The frustration he expresses with German voters reflects another trend of the Europeanists: a growing disdain for democracy. It is akin to the hypocrisy of Marxist movements as detailed in Ludwig Von Mises's Theory and History.[17]
Chancellor Merkel and French president Nicolas Sarkozy called on Greek prime minister Papandreou to explain himself after he put the question of more debt and more foreign regulation to a referendum — a directly democratic process in Greece of all places! "According to Le Monde … Sarkozy will tell Papandreou that Greece will not get more money unless it complies with the latest agreement, and that if a referendum is to take place, it must happen as quickly as possible [and] be on Greece's eurozone membership."[18] Meanwhile, "the Dutch government has decided not to seek Dutch parliamentary approval for the latest EU summit deal and will simply sign off on it, fearing that it may not pass."[19]
In response to the Greek referendum, some German politicians from Chancellor Merkel's sister party called for their own referendum on continued financial assistance to Greece. Other politicians, like FDP secretary general Christian Linder responded by saying he did not want his party "infiltrated by eurosceptics."[20]
International institutions like the IMF allow leaders to transfer the wealth of their subjects without discussion or debate.
The Guardian reports that David Cameron will urge EU members to act urgently to put more "meat" on the outlines of the deal agreed last week, but has refused to offer any direct assistance, although the BBC's Political Editor Nick Robinson reports that Britain is standing by to give more money to the IMF so that it can, in turn, lend more money to struggling Eurozone countries.[21]
French president Sarkozy recently offered a vision of a united Europe in which smaller countries obey bigger ones.[22]
EU commissioner Barroso proposed strong bureaucratic control over the budgets of EU nations, further removing them from voters.[23]

Conclusion

In both the United States and Europe, the worst of the economic crisis is yet to come. Though there exists in the United States a revitalized states' rights movement, the libertarian effort seems wholly engaged in winning the philosophical debate. If it fails to stem the rising tide of statism, one might consider whether the United States isn't too big and homogenized to succeed.
Given the abundance of beneficiaries of taxpayer largess (more than one out of six Americans is employed directly by government[24]), prospects may seem bleak. I always find reassurance, however, in the government's ability to reveal its monumental incompetence.
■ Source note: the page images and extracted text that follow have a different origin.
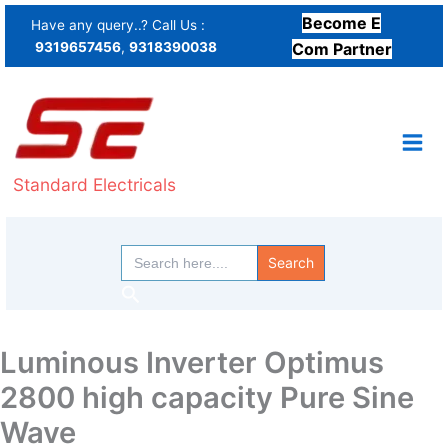
Skip
Become E
Have any query..? Call Us :
to
9319657456
,
9318390038
Com Partner
content
Standard Electricals
Search
for:
Search
Luminous Inverter Optimus
2800 high capacity Pure Sine
Wave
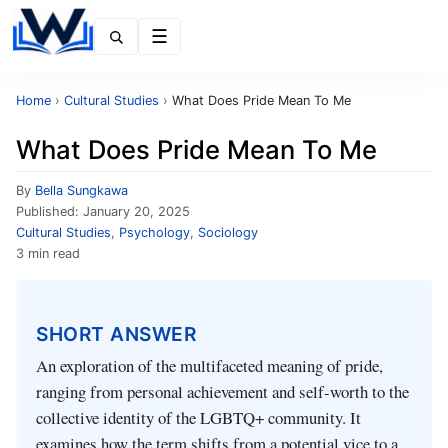
Menu
Home
›
Cultural Studies
›
What Does Pride Mean To Me
What Does Pride Mean To Me
By
Bella Sungkawa
Published:
January 20, 2025
Cultural Studies
,
Psychology
,
Sociology
3 min read
SHORT ANSWER
An exploration of the multifaceted meaning of pride,
ranging from personal achievement and self-worth to the
collective identity of the LGBTQ+ community. It
examines how the term shifts from a potential vice to a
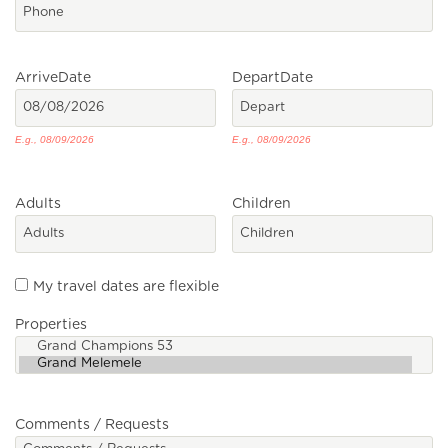
Arrive
Date
Depart
Date
E.g., 08/09/2026
E.g., 08/09/2026
Adults
Children
My travel dates are flexible
Properties
Comments / Requests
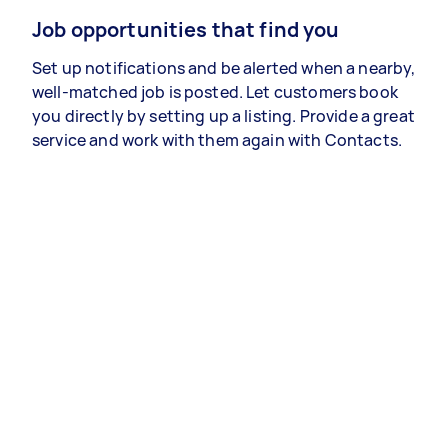
Job opportunities that find you
Set up notifications and be alerted when a nearby,
well-matched job is posted. Let customers book
you directly by setting up a listing. Provide a great
service and work with them again with Contacts.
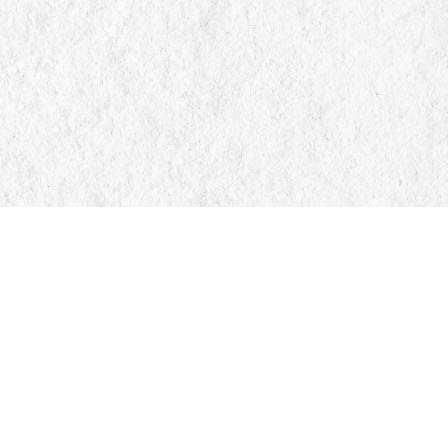
Find us at
Manticore Books
103 Mississaga Street E
Orillia
,
ON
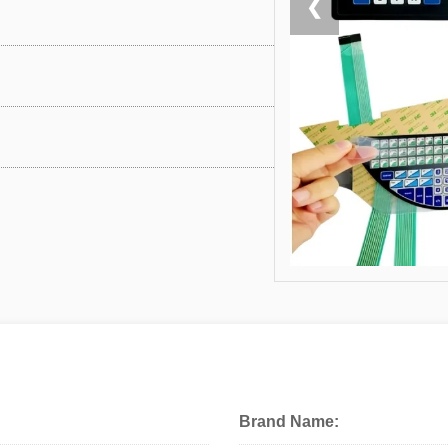
❮
Brand Name:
Even the Soviet Union, where everybody was employed by the state, collapsed and reformed for the better when people no longer believed its myth.
In Europe, on the other hand, salvation may very well lie in preserving regional identity and autonomy, which forces the consequences of socialism to be felt much more quickly and causes even statists to question wealth-redistribution schemes.
Of course, each libertarian movement should learn from others. The lesson from Europe seems clear: preserve local identity, local culture, and local allegiance.